Oito trabalhadores permanecem a bordo realizando atividades essenciais para manter a operacionalidade da unidade.
Sérgio Barcellos
O acidente envolvendo a embarcação Skandi Amazonas na última semana em Macaé pode ter sido provocado por falta de sinalização. Segundo informações, o rebocador teria se chocado com um banco de rochas, com base nos dados fornecidos pela própria empresa DOF. A ausência dessa sinalização inclusive foi apontada pelo prefeito Welberth Rezende e o vereador e presidente da Câmara, Alan Mansur, durante uma visita realizada na última terça-feira (19).
A visita de autoridades se deu devido à preocupação com um possível vazamento de óleo e outros danos ao meio ambiente.
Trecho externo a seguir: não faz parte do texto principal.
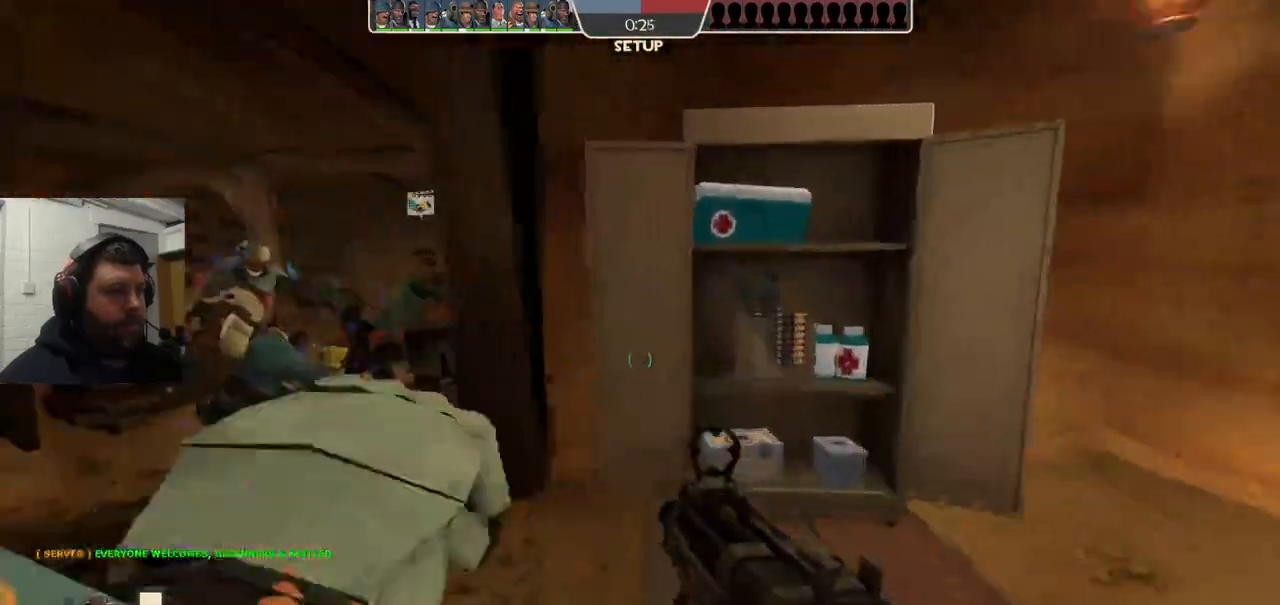
{"buttons": [], "left_stick": "center", "right_stick": "left", "events": [[400, "left_stick", "center"]]}
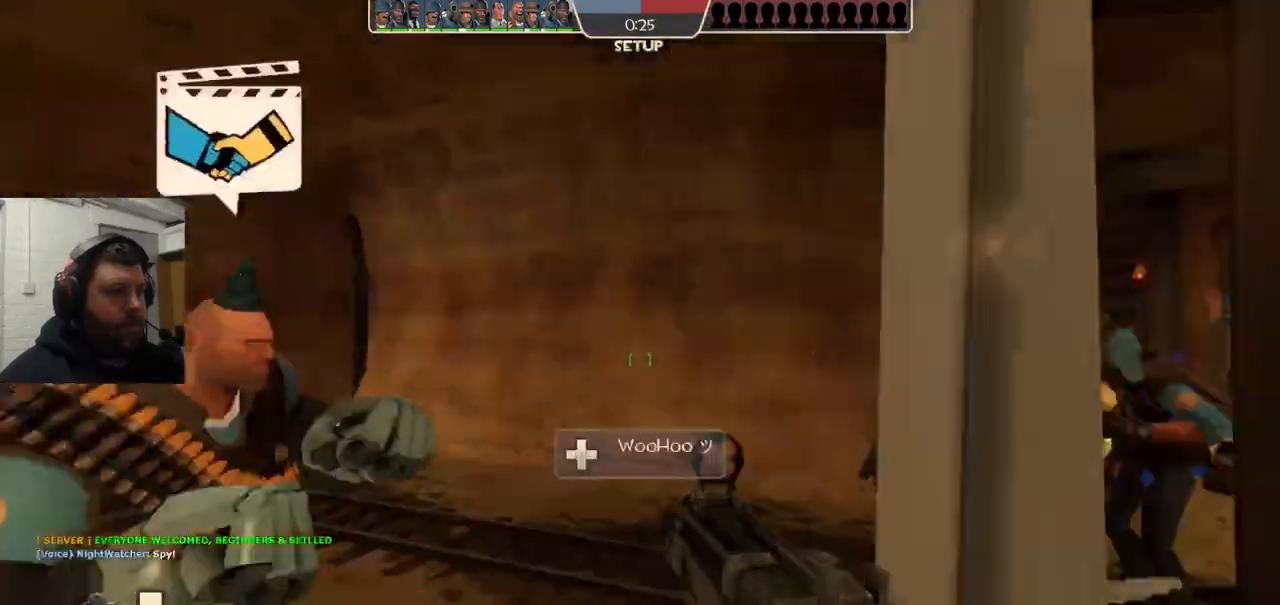
{"buttons": [], "left_stick": "up-left", "right_stick": "left", "events": [[67, "right_stick", "center"], [283, "left_stick", "up-left"], [300, "right_stick", "left"]]}
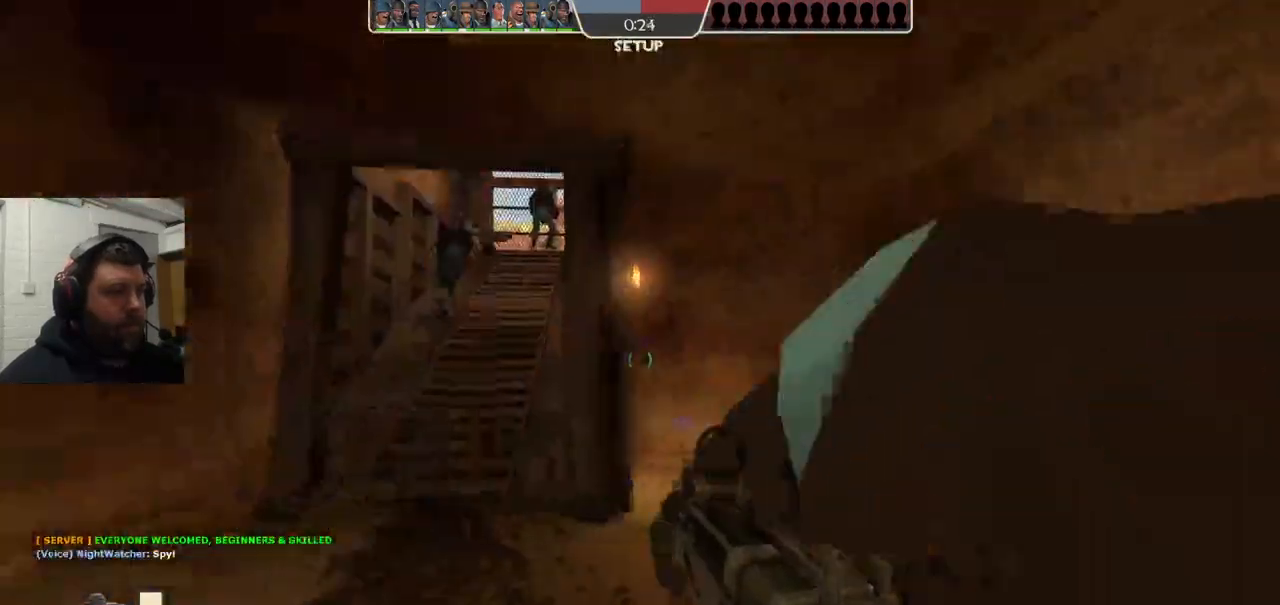
{"buttons": [], "left_stick": "up", "right_stick": "center", "events": [[33, "right_stick", "center"], [167, "SQUARE", "down"], [200, "SQUARE", "up"], [283, "SQUARE", "down"], [350, "left_stick", "up"], [367, "SQUARE", "up"]]}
Em contato com a reportagem, a DOF informou que “segue atuando na resposta ao incidente envolvendo a embarcação Skandi Amazonas, prestadora de serviços de ancoragem submarina para a Petrobras”. Ela ressalta também que “não houve vazamento ou dano ao meio ambiente”, disse a empresa.
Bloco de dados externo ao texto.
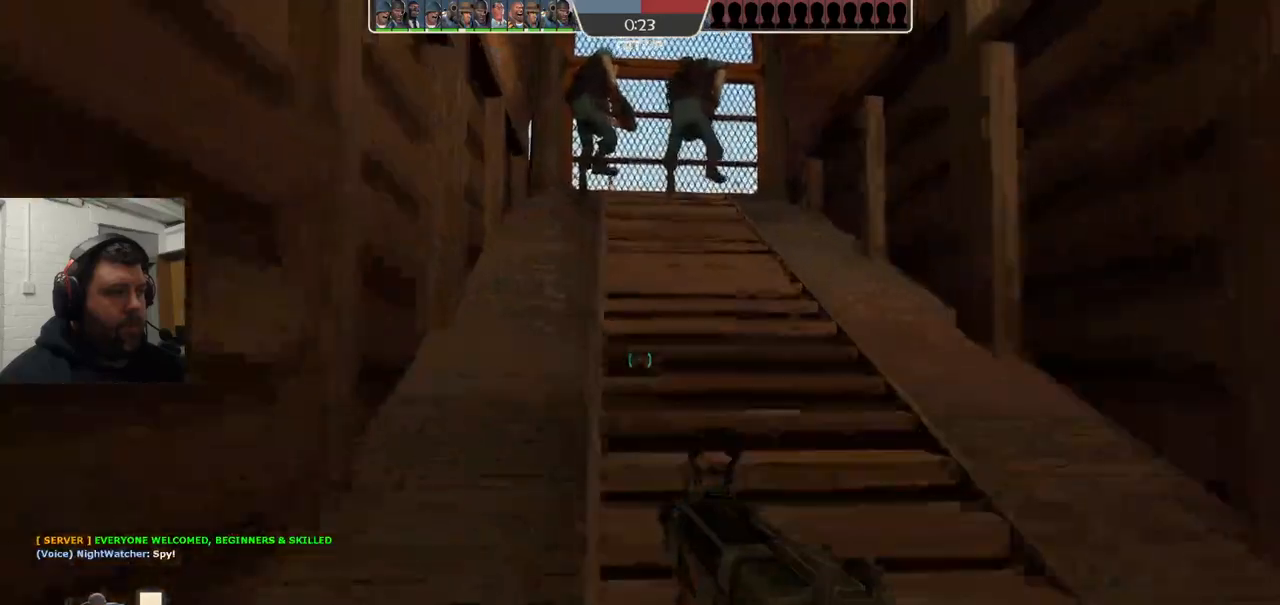
{"buttons": [], "left_stick": "up", "right_stick": "center", "events": []}
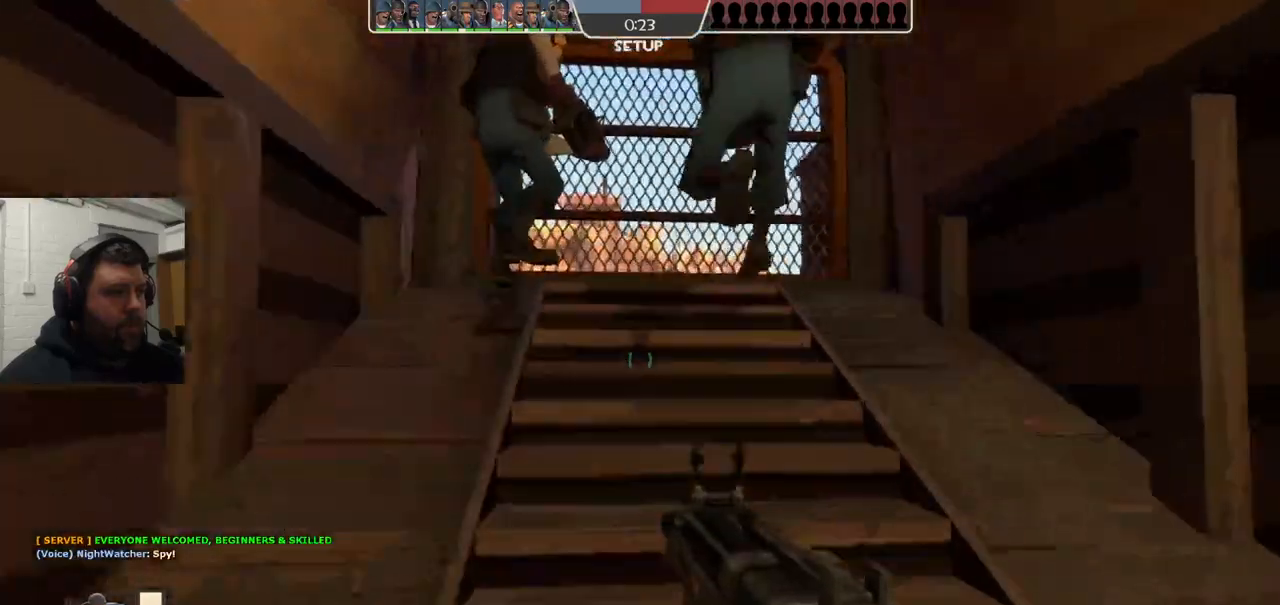
{"buttons": [], "left_stick": "up", "right_stick": "center", "events": []}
A DOF divulgou também que atualmente oito trabalhadores permanecem a bordo da unidade, em regime de revezamento. Eles estão realizando atividades essenciais para a manutenção da operacionalidade da embarcação. No momento do acidente, a embarcação contava com 29 tripulantes a bordo.
A empresa também afirma que desde o ocorrido na última sexta-feira (15), foram mobilizadas equipes multidisciplinares para o planejamento das ações para o desencalhe e reparo da embarcação, “com o objetivo de viabilizar o reboque seguro até o estaleiro”.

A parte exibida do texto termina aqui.